Conta le righe del materiale qui sotto che contengono la stringa "استخدام". Scrivi soltanto il numero.

━━━━━ INFORMAZIONI FORNITE

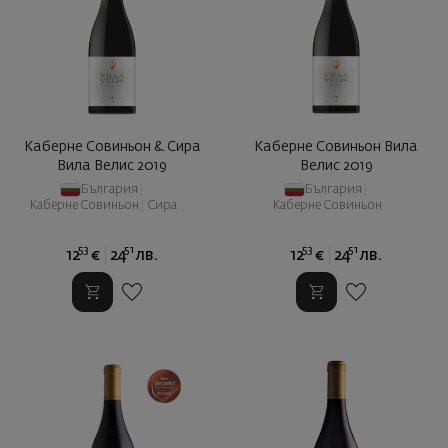
Каберне Совиньон & Сира
Каберне Совиньон Вила
Вила Велис 2019
Велис 2019
България
|
България
|
Каберне Совиньон
|
Сира
Каберне Совиньон
53
51
53
51
12
€
24
лв.
12
€
24
лв.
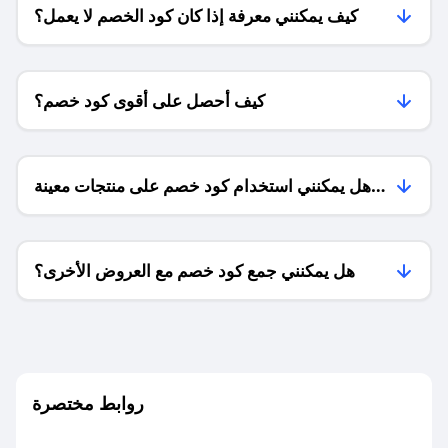
كيف يمكنني معرفة إذا كان كود الخصم لا يعمل؟
كيف أحصل على أقوى كود خصم؟
هل يمكنني استخدام كود خصم على منتجات معينة
فقط؟
هل يمكنني جمع كود خصم مع العروض الأخرى؟
ما معنى كود خصم ؟
روابط مختصرة
كيف يمكنك استخدام كود الخصم؟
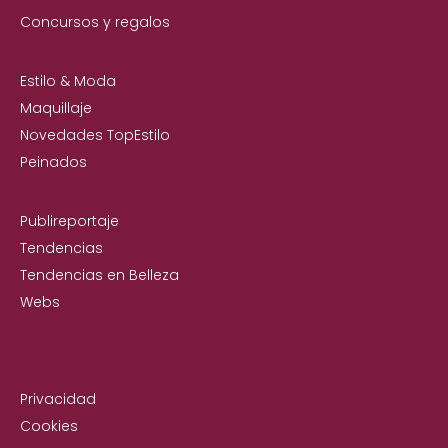
Concursos y regalos
Estilo & Moda
Maquillaje
Novedades TopEstilo
Peinados
Publireportaje
Tendencias
Tendencias en Belleza
Webs
Privacidad
Cookies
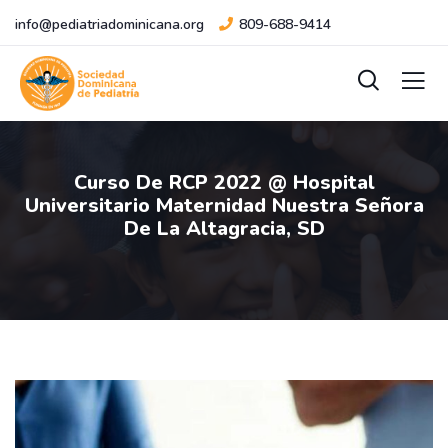
info@pediatriadominicana.org
809-688-9414
Curso De RCP 2022 @ Hospital
Universitario Maternidad Nuestra Señora
De La Altagracia, SD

━━━━━━━━━━

SPAZIO RISPOSTA: 2